=== ACTION ITEM ===
Reproduce the listing below, switching every "top-left" to "upper-left" and leaving everything else unchanged. Omit the pictures.

=== RAW DATA ===
::::::::::

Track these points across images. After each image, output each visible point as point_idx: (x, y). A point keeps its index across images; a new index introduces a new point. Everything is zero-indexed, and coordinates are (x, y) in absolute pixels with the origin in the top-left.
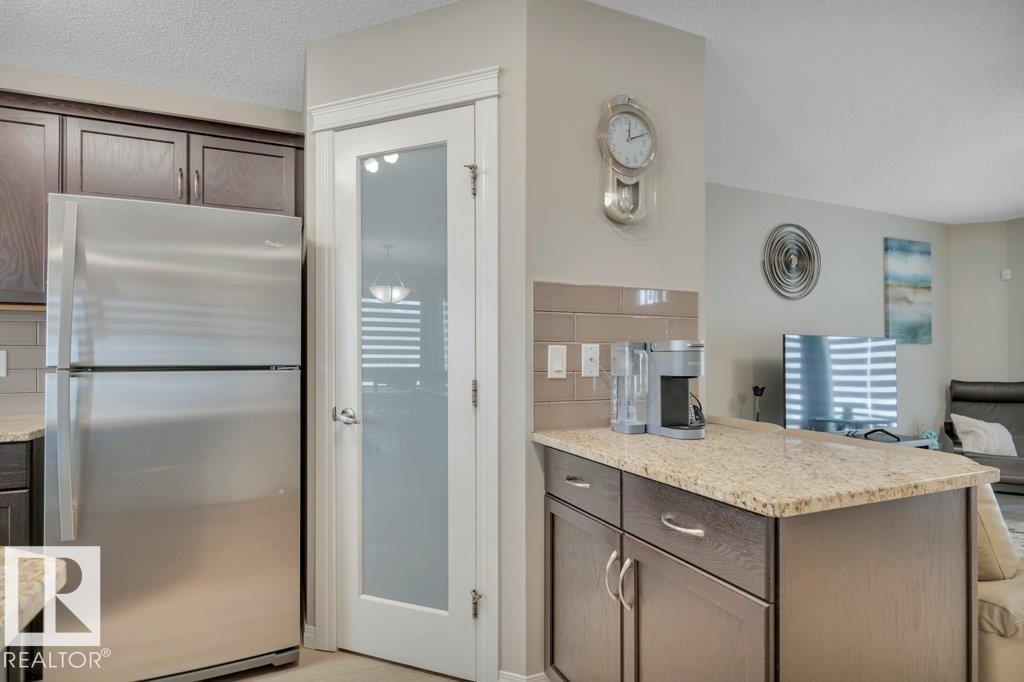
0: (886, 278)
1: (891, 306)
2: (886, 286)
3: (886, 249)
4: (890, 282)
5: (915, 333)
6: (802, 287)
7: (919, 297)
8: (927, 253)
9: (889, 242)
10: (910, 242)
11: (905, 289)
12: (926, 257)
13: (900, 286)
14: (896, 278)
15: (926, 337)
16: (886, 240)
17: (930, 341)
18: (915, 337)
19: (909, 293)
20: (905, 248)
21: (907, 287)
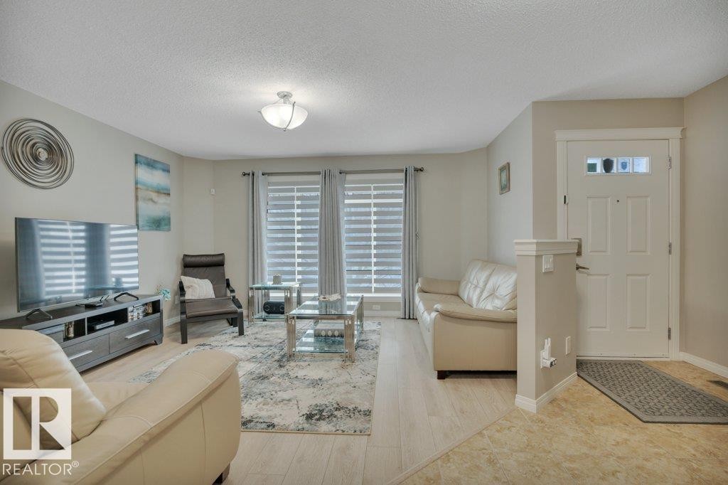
0: (136, 183)
1: (141, 204)
2: (137, 189)
3: (136, 162)
4: (139, 186)
5: (159, 223)
6: (53, 178)
7: (162, 200)
8: (167, 170)
9: (138, 157)
10: (154, 161)
11: (152, 193)
12: (166, 174)
13: (147, 190)
14: (144, 184)
15: (166, 227)
16: (136, 155)
17: (169, 230)
18: (158, 226)
19: (154, 196)
20: (151, 164)
21: (151, 191)
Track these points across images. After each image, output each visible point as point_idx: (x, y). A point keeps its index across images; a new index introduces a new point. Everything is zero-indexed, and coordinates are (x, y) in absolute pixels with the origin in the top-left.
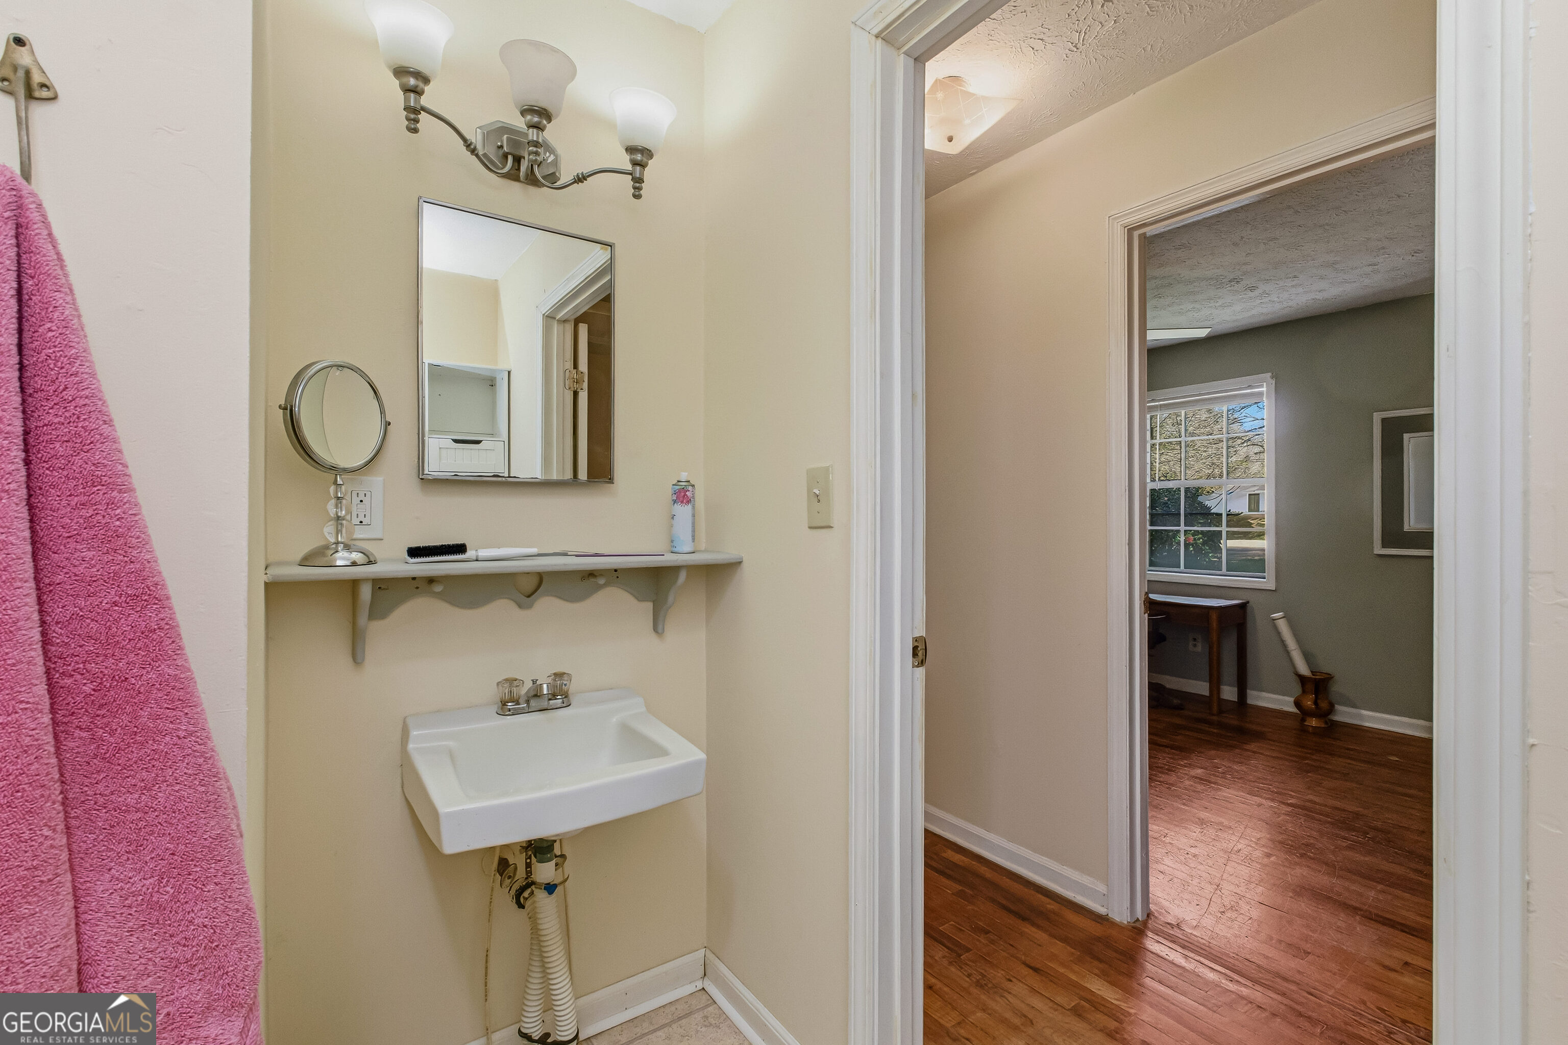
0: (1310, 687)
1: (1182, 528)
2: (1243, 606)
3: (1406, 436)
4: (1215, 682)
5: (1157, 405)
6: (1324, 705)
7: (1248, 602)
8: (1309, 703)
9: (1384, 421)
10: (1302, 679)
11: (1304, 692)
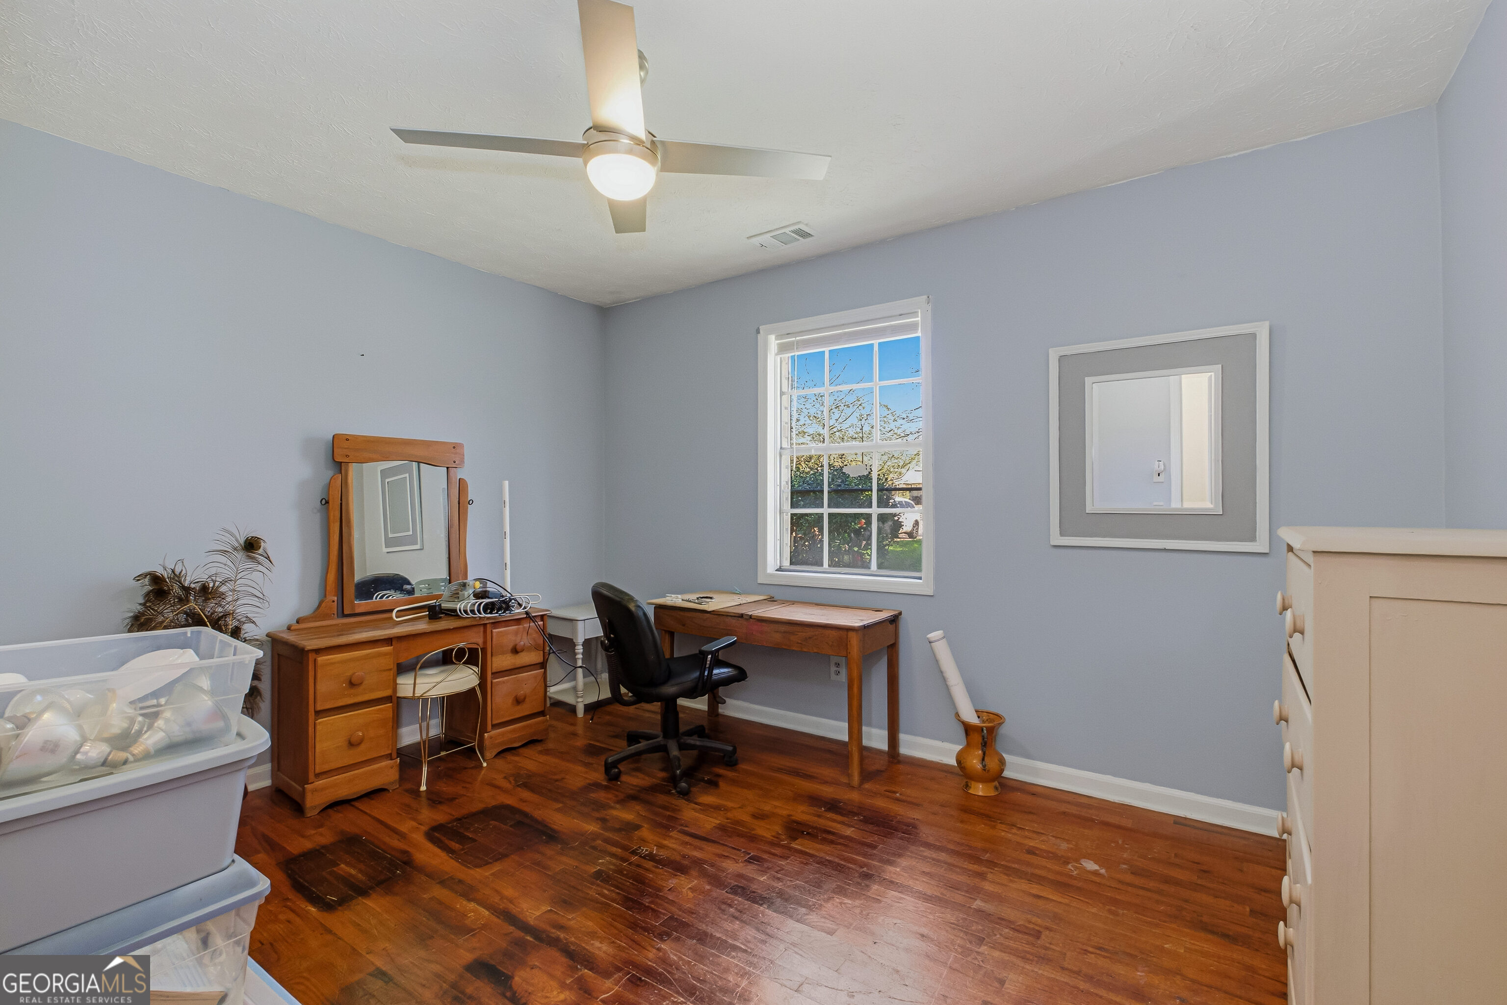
0: (976, 738)
1: (825, 511)
2: (894, 620)
3: (1088, 380)
4: (856, 721)
5: (793, 342)
6: (992, 764)
7: (900, 613)
8: (974, 763)
9: (1062, 359)
10: (968, 729)
11: (969, 745)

::::::::::

=== RESPONSE TO THE TASK ===
Track these points across images. After each image, output each visible point as point_idx: (x, y). A point keeps its index across images; a new index introduces a new point. Everything is zero-indexed, and coordinates are (x, y) in absolute pixels with the origin in the upper-left.
0: (886, 278)
1: (891, 306)
2: (886, 286)
3: (886, 249)
4: (890, 282)
5: (915, 333)
6: (802, 287)
7: (919, 297)
8: (927, 253)
9: (889, 242)
10: (910, 242)
11: (905, 289)
12: (926, 257)
13: (900, 286)
14: (896, 278)
15: (926, 337)
16: (886, 240)
17: (930, 341)
18: (915, 337)
19: (909, 293)
20: (905, 248)
21: (907, 287)
0: (136, 183)
1: (141, 204)
2: (137, 189)
3: (136, 162)
4: (139, 186)
5: (159, 223)
6: (53, 178)
7: (162, 200)
8: (167, 170)
9: (138, 157)
10: (154, 161)
11: (152, 193)
12: (166, 174)
13: (147, 190)
14: (144, 184)
15: (166, 227)
16: (136, 155)
17: (169, 230)
18: (158, 226)
19: (154, 196)
20: (151, 164)
21: (151, 191)
Track these points across images. After each image, output each visible point as point_idx: (x, y). A point keeps its index across images; a new index introduces a new point. Everything is zero-indexed, and coordinates are (x, y) in absolute pixels with the origin in the upper-left.
0: (1310, 687)
1: (1182, 528)
2: (1243, 606)
3: (1406, 436)
4: (1215, 682)
5: (1157, 405)
6: (1324, 705)
7: (1248, 602)
8: (1309, 703)
9: (1384, 421)
10: (1302, 679)
11: (1304, 692)
0: (976, 738)
1: (825, 511)
2: (894, 620)
3: (1088, 380)
4: (856, 721)
5: (793, 342)
6: (992, 764)
7: (900, 613)
8: (974, 763)
9: (1062, 359)
10: (968, 729)
11: (969, 745)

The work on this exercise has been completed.